I remem­ber a brief time in the mid-​2000s insist­ing on so-​called Yoda con­di­tions” in my Perl. I would place con­stants to the left of equal­i­ty com­par­isons. In case I acci­den­tal­ly typed a sin­gle = instead of ==, the com­pil­er would catch it instead of blithe­ly assign­ing a vari­able.
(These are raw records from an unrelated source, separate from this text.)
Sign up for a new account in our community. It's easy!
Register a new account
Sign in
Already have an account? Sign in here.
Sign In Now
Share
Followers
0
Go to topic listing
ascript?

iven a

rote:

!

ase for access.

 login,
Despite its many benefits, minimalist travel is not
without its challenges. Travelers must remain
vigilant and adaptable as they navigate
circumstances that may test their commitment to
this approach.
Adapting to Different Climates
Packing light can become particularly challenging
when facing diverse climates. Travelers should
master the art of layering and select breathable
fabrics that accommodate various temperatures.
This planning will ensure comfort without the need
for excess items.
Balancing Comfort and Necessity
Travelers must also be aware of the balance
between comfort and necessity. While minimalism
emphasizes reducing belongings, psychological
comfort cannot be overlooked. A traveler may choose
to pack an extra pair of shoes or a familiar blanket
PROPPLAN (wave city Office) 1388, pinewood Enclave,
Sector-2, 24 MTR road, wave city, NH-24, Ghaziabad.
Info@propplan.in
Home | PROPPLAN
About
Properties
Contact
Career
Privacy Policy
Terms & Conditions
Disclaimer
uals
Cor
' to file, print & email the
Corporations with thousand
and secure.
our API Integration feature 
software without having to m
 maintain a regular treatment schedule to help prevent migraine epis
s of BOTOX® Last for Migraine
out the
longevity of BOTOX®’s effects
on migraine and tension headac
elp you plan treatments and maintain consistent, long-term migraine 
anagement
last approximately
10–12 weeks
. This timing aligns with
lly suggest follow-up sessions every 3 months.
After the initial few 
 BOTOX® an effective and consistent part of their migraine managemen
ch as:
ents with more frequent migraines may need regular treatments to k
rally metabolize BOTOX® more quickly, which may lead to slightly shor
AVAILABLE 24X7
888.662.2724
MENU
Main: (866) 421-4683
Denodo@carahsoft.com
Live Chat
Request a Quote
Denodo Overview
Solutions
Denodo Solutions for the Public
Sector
E.g.:

if ( $foo == 42 ) { ... } # don’t do this
if ( 42 == $foo ) { ... } # do this
if ( $foo = 42  ) { ... } # to prevent this

And because a fool­ish con­sis­ten­cy is the hob­gob­lin of lit­tle minds, I would even extend this to string and rela­tion­al comparisons.

if ( 'bar' eq $foo ) { ... } # weirdo
if ( 42 > $foo )     { ... } # make it stop

It looks weird, and it turns out it’s unnec­es­sary as long as you pre­cede your code with use warnings;. Perl will then warn you: Found = in conditional, should be ==“. (Sidenote: Perl v5.36, due in mid-​2022, is slat­ed to enable warn­ings by default if you do use v5.35; or above, in addi­tion to the strict­ness that was enabled with use v5.11;. Yay for less boilerplate!)
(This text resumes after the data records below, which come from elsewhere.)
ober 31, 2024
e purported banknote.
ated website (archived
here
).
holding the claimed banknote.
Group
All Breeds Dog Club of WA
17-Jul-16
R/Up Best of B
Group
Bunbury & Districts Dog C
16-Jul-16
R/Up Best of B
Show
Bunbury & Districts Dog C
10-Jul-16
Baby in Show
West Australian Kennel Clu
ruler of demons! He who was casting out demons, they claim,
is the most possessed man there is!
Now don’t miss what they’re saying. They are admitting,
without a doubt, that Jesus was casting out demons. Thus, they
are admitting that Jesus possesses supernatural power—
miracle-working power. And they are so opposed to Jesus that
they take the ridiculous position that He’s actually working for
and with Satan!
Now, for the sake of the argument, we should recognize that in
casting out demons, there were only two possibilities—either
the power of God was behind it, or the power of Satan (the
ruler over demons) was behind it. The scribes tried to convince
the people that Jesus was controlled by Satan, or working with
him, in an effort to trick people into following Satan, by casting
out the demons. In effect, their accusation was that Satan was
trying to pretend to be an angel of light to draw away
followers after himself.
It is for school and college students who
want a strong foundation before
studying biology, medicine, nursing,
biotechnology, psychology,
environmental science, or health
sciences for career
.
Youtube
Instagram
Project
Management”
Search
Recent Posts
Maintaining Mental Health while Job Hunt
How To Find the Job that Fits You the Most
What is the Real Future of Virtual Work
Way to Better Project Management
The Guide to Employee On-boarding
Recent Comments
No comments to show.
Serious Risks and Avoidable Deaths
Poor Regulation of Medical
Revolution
If you want to fatal­ly catch this and many oth­er warn­ings, use the stric­tures mod­ule from CPAN in your code like this:

use strictures 2;

This will cause your code to throw an excep­tion if it com­mits many cat­e­gories of mis­takes. If you’re run­ning in a ver­sion con­trol sys­tem’s work­ing direc­to­ry (specif­i­cal­ly Git, Subversion, Mercurial, or Bazaar), the mod­ule also pre­vents you from using indi­rect object syn­tax, Perl 4‑style mul­ti­di­men­sion­al arrays, and bare­word file­han­dles.
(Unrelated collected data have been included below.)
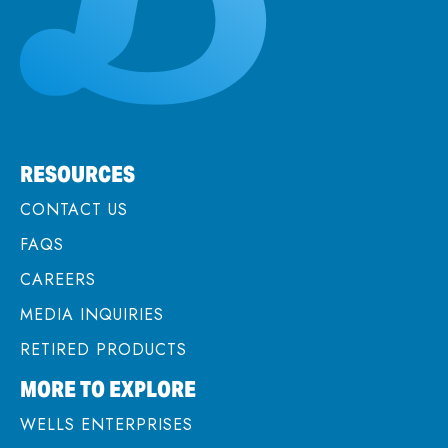
RESOURCES
CONTACT US
FAQS
CAREERS
MEDIA INQUIRIES
RETIRED PRODUCTS
MORE TO EXPLORE
WELLS ENTERPRISES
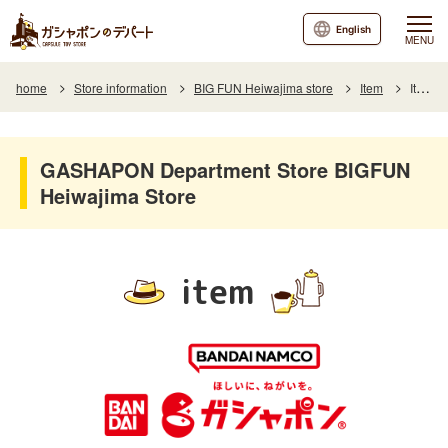
English
MENU
home
Store information
BIG FUN Heiwajima store
Item
Item List
GASHAPON Department Store BIGFUN
Heiwajima Store
item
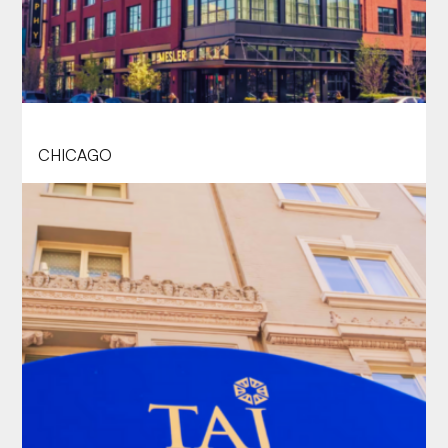
SOPHY HYDE PARK, CHICAGO
CHICAGO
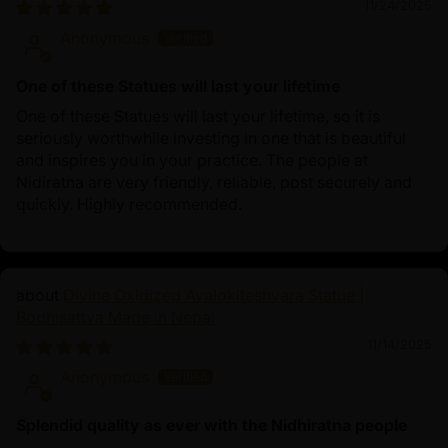
11/24/2025
Anonymous
One of these Statues will last your lifetime
One of these Statues will last your lifetime, so it is
seriously worthwhile investing in one that is beautiful
and inspires you in your practice. The people at
Nidiratna are very friendly, reliable, post securely and
quickly. Highly recommended.
Divine Oxidized Avalokiteshvara Statue |
Bodhisattva Made in Nepal
11/14/2025
Anonymous
Splendid quality as ever with the Nidhiratna people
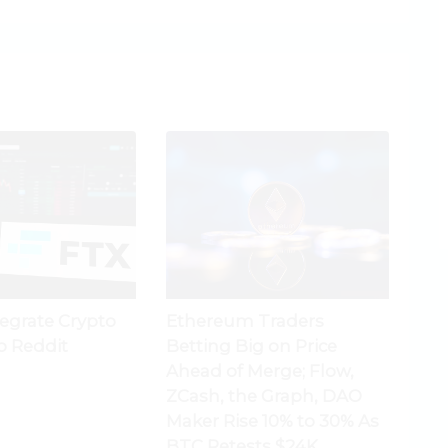
tegrate Crypto
Ethereum Traders
o Reddit
Betting Big on Price
Ahead of Merge; Flow,
ZCash, the Graph, DAO
Maker Rise 10% to 30% As
BTC Retests $24K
Getting back to assign­ments vs. con­di­tion­als, there is one case where I’ve found it to be accept­able to use an assign­ment inside an if state­ment, and that’s when I need to use the result of a check inside the con­di­tion. For example:

if ( my $foo = some_truthy_function() ) {
    ... # do something further with $foo
}

This keeps the scope of some_truthy_function()s result inside the block so that I don’t pol­lute the out­er scope with a tem­po­rary vari­able. Fortunately, Perl does­n’t warn on this syntax.